Nearly 1300 years ago, to escape from Muslim religious persecution, a small number of Zoroastrians left a place called Pars in Persia, their motherland, to Gujarat, the westernmost state in India. Unfortunately, King Jadi Rana was unwilling to accept them at the beginning. He showed them a vessel full of milk, saying his country already had too many people and could impossibly take in more.

Surprisingly, the Zoroastrian priest added a spoonful of sugar into the milk and said his people could never cause a population problem but would enrich the kingdom instead. Soon, the king changed his mind, and India became Zoroastrians’ hometown where most modern Zoroastrians live at present.

Though Zoroastrianism is one of the smallest religions in the world, around 120,000 people globally and 246 in Hong Kong, Zoroastrians always pay back to the community and the society, according to Nasirabadwala. The same thing happened in Hong Kong as well, with the donation to the founding of Star Ferry, Ruttonjee Hospital and the University of Hong Kong.

The 12th of October is the birthday of Hormusjee Naorojee Mody, a successful Zoroastrian businessman in Hong Kong as well as the major donor of the University of Hong Kong. Hong Kong now has a road called Mody Road in Tsim Sha Tsui, Kowloon, in honor of Hormusjee’s contribution.

During the building of the University of Hong Kong, Hormusjee said, “Life is incomplete when man lives for his own self; life is best lived when it is lived for others,” taken from Zarathustra, the prophet of Zoroastrianism.

After the memorial ceremony this year, the University of Hong Kong wrote their thanks to Hormusjee on the website by saying, “Without his generosity, the University’s existence may not have been realized.”

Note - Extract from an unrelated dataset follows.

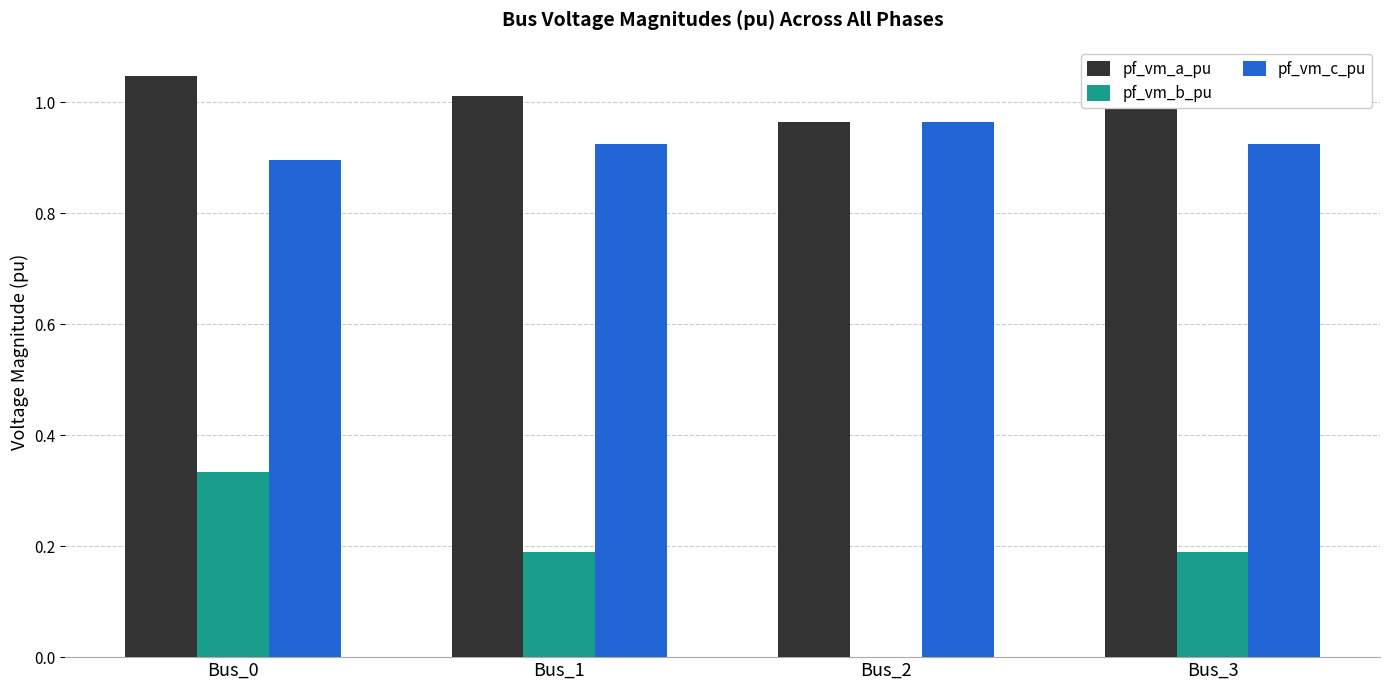

True or false: pf_vm_b_pu has a value of 0.2 at Bus_1.

True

Because of Zoroastrians’ insisting on “good thoughts”, “good words” and “good deeds”, the fire inside the religion brings the light to the world outside together.

Every morning, when the sun rises slowly from the horizon, a 60-year-old man standing in front of a holy fire, pray for the goodness of its people, also for the fortune of the world.

“If everybody on the road has a big smile on their face, it would be so nice, wouldn’t it?” Nasirabadwala said, with a big warming smile on his face.